▶ _Problems and tasks_
1. Answer these questions from the calculator theft article:
(a) What share of students in the poll said they had had a graphing calculator stolen on Blair property?
(b) Where did Elizabeth Inkellis find her backpack after it disappeared?
(c) During which class was Abimbola Dada's calculator taken from her purse?
2. Carry on writing the calculator theft article past its final paragraph.

▶ _Text block_
TI-83 bandits rip off fellow students


March 14, 2002, midnight | By Kristin Hoven | 22 years, 1 month ago

Calculator-less Blazers report rampant thievery of their most expensive school supplies


Where only first names appear, names have been changed to protect the identities of the sources.

Some thieves steal for the thrill of it. Others steal to live. And some, like Ben, a junior, don't really know why they do it and don't really care. "There is no point," he says, shrugging. He admits he's stolen some seven graphing calculators since his freshman year and says, "I have like six of them at home."

Ben's apparent purposelessness may be unique, but his calculator thievery is not. According to an informal Silver Chips poll of 100 students taken on Feb 28, 39 percent of Blazers have had at least one graphing calculator, which can cost nearly $100, stolen while on Blair property. Twenty-four percent admit they have stolen a calculator from a fellow student, and, according to Blair security, at least one student has been arrested for stealing graphing calculators.

Snatched

In her first year at Blair, junior Elizabeth Inkellis lost her priciest school supply to a sneaky Blazer. "I was at lunch," she recalls, "and I put my backpack down. I turned around for five minutes to talk to my friend, and I turned back and my whole backpack was gone." Inkellis later found her backpack discarded on a back stairway. "It had all been rifled through," she says, "but nothing was gone except for my calculator. And it cost $90 to buy a new one."

Unlike Inkellis, sophomore Abimbola "Bumi" Dada, another victim of calculator thievery, was able to act quickly enough to expose the guilty party. Her graphing calculator was stolen from her purse during a tech education class last semester. After realizing that her purse was significantly lighter, Dada alerted her teacher to the theft, and he conducted a class-wide backpack search. "I was literally crying," says Dada, "because my parents had just bought it."

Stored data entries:
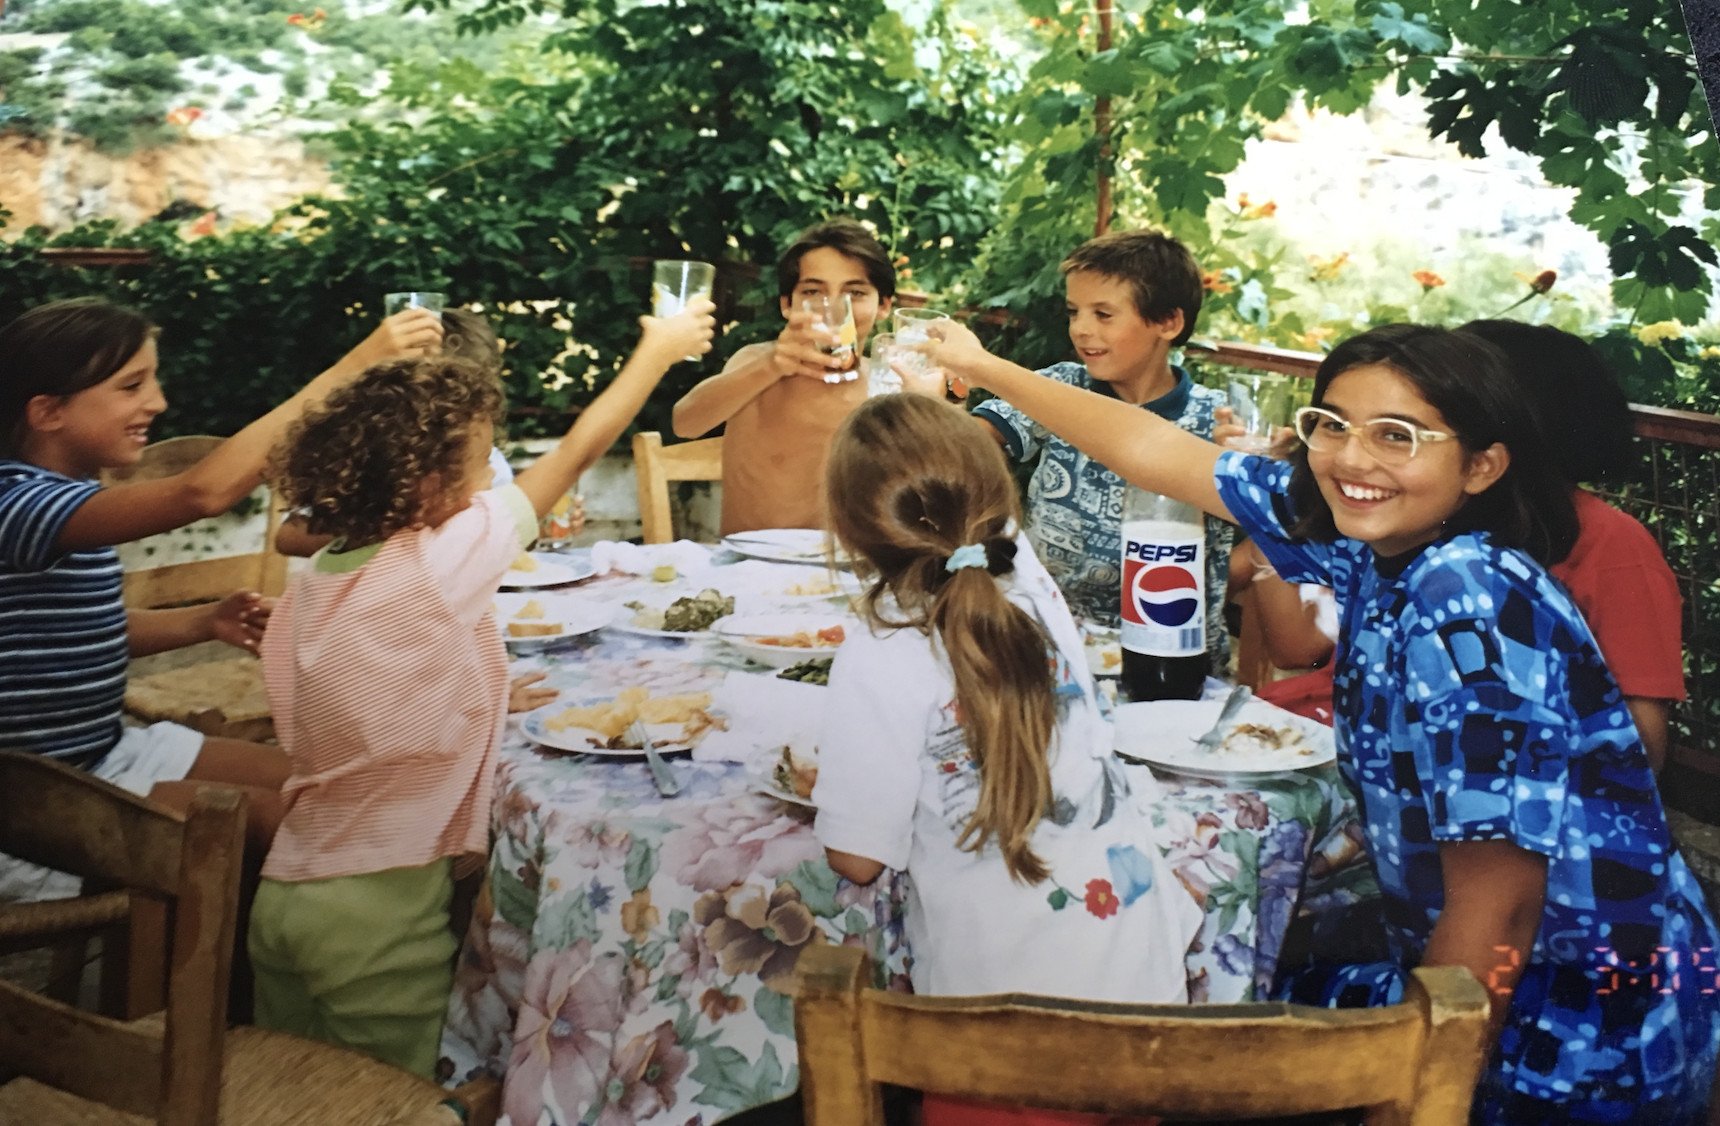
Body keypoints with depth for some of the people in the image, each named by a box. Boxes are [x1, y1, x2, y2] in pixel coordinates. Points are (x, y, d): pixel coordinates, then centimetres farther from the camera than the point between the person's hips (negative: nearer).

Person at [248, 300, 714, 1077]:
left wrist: (481, 691, 13)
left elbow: (303, 739, 10)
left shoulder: (305, 590, 4)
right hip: (380, 910, -7)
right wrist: (658, 349, 6)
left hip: (283, 893, 7)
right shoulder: (443, 561, -16)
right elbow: (579, 450, -7)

▶ _Answers by task_
1.
(a) 39 percent
(b) Discarded on a back stairway
(c) A tech education class

2.
When Dada recognized that her new calculator was being removed from a student's backpack, she says the perpetrator "said his mom bought it for him the night before." The fact that Dada's initials adorned the calculator did not stop him. "He said it was his initials," says Dada. "But his initials are ‘C.D.'"

Dada's calculator thief was sent to administration, where he was asked if the calculator belonged to him. According to Dada, who accompanied him, he answered, "I don't know." The thief was, Dada says, subsequently suspended.

Supply and demand

Unfortunately for their victims, other, more-adept calculator snatchers lurk inside Blair's walls. Marcus, a junior who's relatively new to the practice, says he's purloined two graphing calculators so far. He sold the first to a friend for $10 and is looking for a buyer for his most recent prize, a TI-83 Plus. Marcus casually shares his thieving procedure. "First you got to stoke out potential people you're going to take it from," he explains. "You just look for people who leave their calculator laying around or leave their backpack with their calculator in it. I walk over, and I just take it." Marcus says he doesn't feel guilty about his method of money-making. It all seems fair because, he says, "mine got stolen once."

Other calculator bandits relate to Marcus' cash-driven thievery. Joey, also a junior, says he has stolen three calculators and sold two of them so far. "It's not hard to steal calculators," he says. And with his selling price of $20 a calculator, all profit, Joey doesn't bother to consider the students he rips off. "If they leave it around, then apparently they don't want it," he says, shrugging.

Students can find buyers for their stolen wares off-campus as well. A-1 Pawnbrokers, whose Yellow Book advertisement brags "Immediate Cash," will pay about $10 for a graphing calculator, according to one employee. The same employee, who estimates that A-1 has approximately three to four graphing calculators in stock at any given time, says that the majority of their calculator-toting patrons are "probably students."

Safe and secure?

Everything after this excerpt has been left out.